Big Energy: A Tweet from Flaming Lips frontman Wayne Coyne during a White Hills show went like this: “White Hills trance jamming in an invisible riot... Get high motherf**kers..!!”

Big Energy: A Tweet from Flaming Lips frontman Wayne Coyne during a White Hills show went like this: “White Hills trance jamming in an invisible riot... Get high motherf**kers..!!”

Super Sonic

The White Hills bring heavy doses of guitar-driven space rock to Seaside.

The thunderous roar of the White Hills’ hurts-so-good decibel level will be unleashed upon the diorama-sized Alternative Café on Saturday. Seaside’s eardrums may never be the same.


But the New York City-based duo – usually sporting brightly colored vinyl pants and grungy face paint – doesn’t unearth troves of disorganized distortion turned up to 11 with blind abandon. Guitarist Dave W. and bassist Ego Sensation paint complex and lengthy psychedelic expanses of space – that recall Hawkwind – with tight, sometimes hip-hop-like rhythms, and fuzzed-out multi-toned arpeggios. Under all the crunch and effects every note played has a distinct role and all the feedback is produced with premeditation. “Sometimes I’ll have full written music or sometimes Ego will come in with a bass riff,” Dave says. “We just jam and I start picking things I want to use.”

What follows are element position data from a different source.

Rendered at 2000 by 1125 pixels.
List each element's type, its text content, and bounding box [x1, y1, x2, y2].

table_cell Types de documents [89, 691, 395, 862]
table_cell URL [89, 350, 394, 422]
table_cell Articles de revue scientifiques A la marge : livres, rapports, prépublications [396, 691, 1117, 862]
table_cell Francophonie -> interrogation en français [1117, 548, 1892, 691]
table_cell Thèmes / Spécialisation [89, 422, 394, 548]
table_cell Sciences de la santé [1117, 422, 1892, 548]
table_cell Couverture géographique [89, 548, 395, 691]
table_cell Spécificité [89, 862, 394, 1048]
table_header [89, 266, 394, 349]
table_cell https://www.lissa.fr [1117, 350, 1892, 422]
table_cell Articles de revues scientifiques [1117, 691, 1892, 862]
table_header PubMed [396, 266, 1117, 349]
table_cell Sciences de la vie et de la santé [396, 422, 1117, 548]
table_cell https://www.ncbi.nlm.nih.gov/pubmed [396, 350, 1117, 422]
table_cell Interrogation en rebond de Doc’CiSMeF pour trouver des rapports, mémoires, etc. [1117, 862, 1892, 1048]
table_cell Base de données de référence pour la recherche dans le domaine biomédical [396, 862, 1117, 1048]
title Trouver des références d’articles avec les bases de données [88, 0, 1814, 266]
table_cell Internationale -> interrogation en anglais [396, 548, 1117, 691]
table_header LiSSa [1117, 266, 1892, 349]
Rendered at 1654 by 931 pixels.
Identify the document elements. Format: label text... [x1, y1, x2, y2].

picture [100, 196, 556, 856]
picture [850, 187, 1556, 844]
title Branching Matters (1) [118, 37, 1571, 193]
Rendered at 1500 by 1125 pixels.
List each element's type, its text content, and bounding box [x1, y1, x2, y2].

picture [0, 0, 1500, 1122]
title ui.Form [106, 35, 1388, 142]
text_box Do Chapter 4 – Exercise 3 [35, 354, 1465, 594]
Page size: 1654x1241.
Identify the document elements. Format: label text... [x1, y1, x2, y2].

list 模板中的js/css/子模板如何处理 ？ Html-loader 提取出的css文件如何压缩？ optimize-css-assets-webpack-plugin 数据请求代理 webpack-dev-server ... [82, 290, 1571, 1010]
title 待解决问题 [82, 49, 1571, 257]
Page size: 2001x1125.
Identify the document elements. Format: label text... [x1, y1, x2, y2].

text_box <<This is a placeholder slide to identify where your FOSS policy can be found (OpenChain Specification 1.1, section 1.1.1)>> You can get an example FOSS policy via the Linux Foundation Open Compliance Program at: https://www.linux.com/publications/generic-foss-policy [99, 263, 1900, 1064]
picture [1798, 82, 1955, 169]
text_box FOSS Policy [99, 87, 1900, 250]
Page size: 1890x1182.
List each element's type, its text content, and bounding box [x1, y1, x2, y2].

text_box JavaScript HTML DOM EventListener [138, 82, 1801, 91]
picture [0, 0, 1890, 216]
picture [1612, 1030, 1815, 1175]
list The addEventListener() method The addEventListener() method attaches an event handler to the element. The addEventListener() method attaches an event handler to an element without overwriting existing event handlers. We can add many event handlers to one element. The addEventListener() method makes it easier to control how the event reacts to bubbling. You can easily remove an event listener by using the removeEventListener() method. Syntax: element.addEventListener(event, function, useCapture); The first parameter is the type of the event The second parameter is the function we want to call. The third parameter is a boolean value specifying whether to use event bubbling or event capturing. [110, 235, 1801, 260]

The White Hills – who have played All Tomorrows Parties and toured with the Flaming Lips and Sleep – have been on the road since March in support of their new five-track album, Frying on This Rock, which features several songs as entrancing as they are lengthy. 


“We don’t set out to have all our songs be super long but when you start to play you get into this groove and it sounds good so you let it go and don’t want it to end,” Dave says. “Over time I think my composition style has slowed down and I let things build more. I have a cyclical nature to my compositions.” 


“Song of Everything” is best described as an all-encompassing journey into hallucinogenic Technicolor. Midway through the tune, the White Hills drop in a mellow, unexpected Barry White-like interlude, which Dave says was inspired by a lot of Isaac Hayes’ Black Moses and Hot-Buttered Soul.

“One day I started doing that rap as a joke,” he says. “Ego thought it was really cool and encouraged me to develop it.”


Dave’s cyclical mentality brings the tune full-circle and returns with a fireball of raunchy guitar, throbbing bass and pounding percussion. 


Openers Pacific Grove High’s Mozzo Kush may not play at an eardrum-bursting level that rivals the White Hills, but the teen foursome brings talent worthy of sharing the bill. Kush’s up-and-coming ability was affirmed last week when they took home the $500 first place prize at Foundation for Performing Arts Center Pacific Grove’s Battle of the Bands. (They were also the only competitors to earn an encore.)


“We played our 17 best minutes of music, and it obviously paid off,” says rhythm guitarist Brent Smith. “We were all really excited to come back after not placing last year, and the redemption was really nice.”


On original tunes like “Checked in to Check Out,” the youngsters – including Smith, lead guitarist/vocals Kyler Mello, bassist Mikey Cho and drummer Taylor Jones – display wise-beyond-their-years musicianship with a crisp, guitar-centric jaminess that converges with a post-punk garage rock sound of The Strokes.